Sustainability is at the core of our design intent. The materials are natural and expressive; the finishes are low-VOC and enduring. Glazing is shaded for high performance and building insulation exceeds minimum Energy Code requirements. When the community is ready, the passive sustainability goals can easily become active sustainability goals: The building is ready for solar panels and rain-capture strategies.
While we always watched costs and worked within the budget that ORMA provided, 2022 also saw huge increases and volatility in costs. We received direct advice from the Construction Manager on how to protect the project from those accelerating costs. The building needed to be shorter, the glazing system needed to be simpler, the building structure and forms needed to be more precise. The building had to be smaller. We were ready to make those changes.
The best critiques make the project better. We needed to make the building more residential. We needed to soften the commercial aesthetic. We needed to resolve the details. We needed to make the project less expensive. The advice worked.
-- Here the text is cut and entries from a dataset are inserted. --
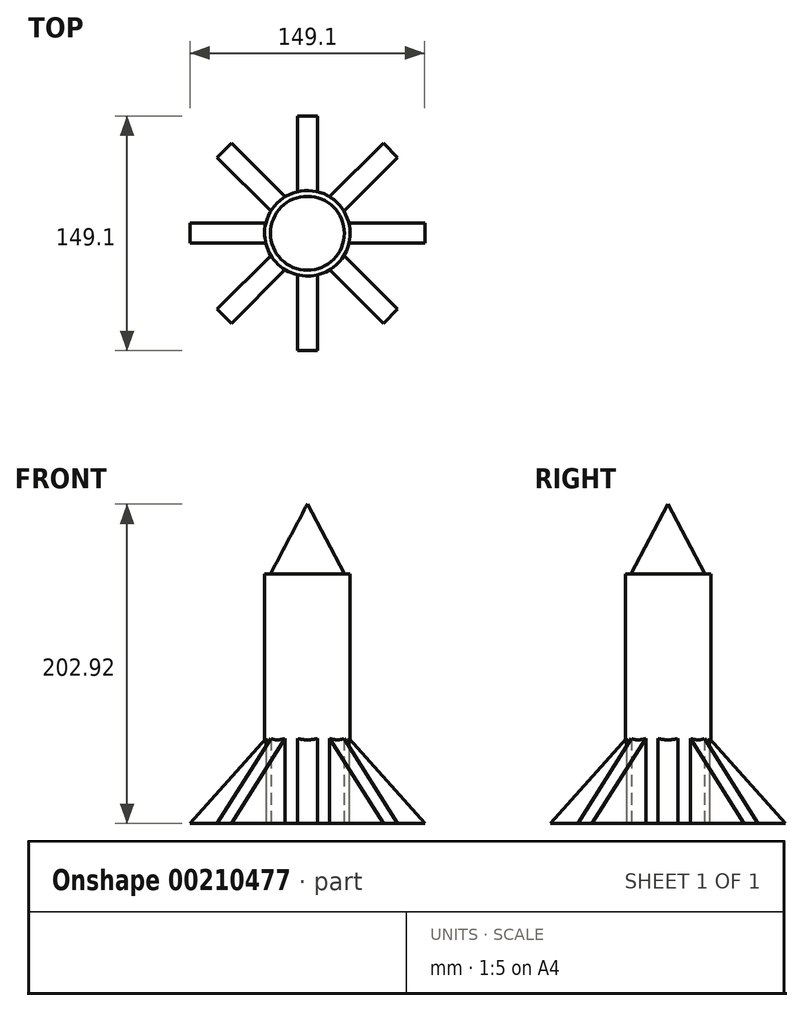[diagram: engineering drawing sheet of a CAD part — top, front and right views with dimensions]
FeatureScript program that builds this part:
annotation { "Feature Type Name" : "Feature", "Feature Type Description" : "" }
export const myFeature = defineFeature(function(context is Context, id is Id, definition is map)
    precondition{}
    {
        {
            var Q0;
            Q0=qCreatedBy(makeId("Top.planeOp"),FACE);
            var sketch = newSketch(context, id + "F0", { "sketchPlane" : qUnion([Q0])});
            skCircle(sketch, "E0", {"center": v(0, 0) * mm, "radius": 27.15 * mm});
            skSolve(sketch);
        }
        {
            var Q0;
            Q0 = qSketchRegion(id + "F0", true);
            extrude(context, id + "F1", {"entities" : qUnion([Q0]), "depth" : 158.5 * mm});
        }
        {
            var Q0;
            Q0=qCreatedBy(makeId("Right.planeOp"),FACE);
            var sketch = newSketch(context, id + "F2", { "sketchPlane" : qUnion([Q0])});
            skLineSegment(sketch, "E1", {"start": v(6.66, 0) * mm, "end": v(6.66, 76.2) * mm});
            skLineSegment(sketch, "E2", {"start": v(6.66, 76.2) * mm, "end": v(74.55, 0) * mm});
            skLineSegment(sketch, "E3", {"start": v(74.55, 0) * mm, "end": v(6.66, 0) * mm});
            skSolve(sketch);
        }
        {
            var Q0;
            Q0 = qSketchRegion(id + "F2", true);
            extrude(context, id + "F3", {"entities" : qUnion([Q0]), "operationType" : NewBodyOperationType.ADD, "endBound" : BoundingType.SYMMETRIC, "depth" : 12.7 * mm});
        }
        {
            var Q0;
            Q0=makeQuery(id+"F1.opExtrude","SWEPT_BODY",BODY,{"disambiguationData":[OSD([sQuery(id+"F0.wireOp",EDGE,"E0")])]});
            var Q1;
            Q1=makeQuery(id+"F1.opExtrude","SWEPT_FACE",FACE,{"disambiguationData":[OSD([sQuery(id+"F0.wireOp",EDGE,"E0")])]});
            circularPattern(context, id + "F4", {"entities" : qUnion([Q0]), "axis" : qUnion([Q1]), "angle" : 360 * degree, "instanceCount" : 8, "equalSpace" : true});
        }
        {
            var Q0;
            Q0=qCreatedBy(makeId("Right.planeOp"),FACE);
            var sketch = newSketch(context, id + "F5", { "sketchPlane" : qUnion([Q0])});
            skLineSegment(sketch, "E4", {"start": v(0, 154.48) * mm, "end": v(0, 202.92) * mm});
            skLineSegment(sketch, "E5", {"start": v(0, 202.92) * mm, "end": v(-25.59, 154.48) * mm});
            skLineSegment(sketch, "E6", {"start": v(-25.59, 154.48) * mm, "end": v(0, 154.48) * mm});
            skSolve(sketch);
        }
        {
            var Q0;
            Q0 = qSketchRegion(id + "F5", true);
            var Q1;
            Q1=sQuery(id+"F5.wireOp",EDGE,"E4");
            revolve(context, id + "F6", {"operationType" : NewBodyOperationType.ADD, "entities" : qUnion([Q0]), "axis" : qUnion([Q1]), "revolveType" : RevolveType.FULL});
        }
    });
We brought the curtainwall down to cost-effective storefront. The single-slope roof became a gable. The roof created a continuous extension that finally resolved the front porch. The entrance is obvious and welcoming, and the porch extends to meet the street. Instead of commercial frontage, we discovered dormers.
The Ridge Center is not a house. Ocean Ridge is a community and the Ridge Center is where people come together.
Expansion plans are already in play. The site is ready for growth, and the building form is ideal for an addition when the community demands it.
Come for the aerobics in the morning. Join an accidental book club in the library in the middle of the week. Listen to a lecture, or learn a new skill. Go to the pool! Stop in for air-conditioning after three rotations on the pickleball courts. Stay for a concert on the lawn and practice all year for the annual show. The technology is in place. The sun comes through the windows during the day and the events draw the crowds at night. Plenty of parking.
The next months will be busy. The permit process will be slow; we know what we’re walking into. It’ll be slow. We’ll start clearing ground, we’ll start digging, more than just a shovel. We’ll start ordering the glue-lam beams and the glazing. And when the permits come through, you’ll see concrete and you’ll see the building take shape.
Congratulations to Ocean Ridge on these new buildings, and on coming together for this important development.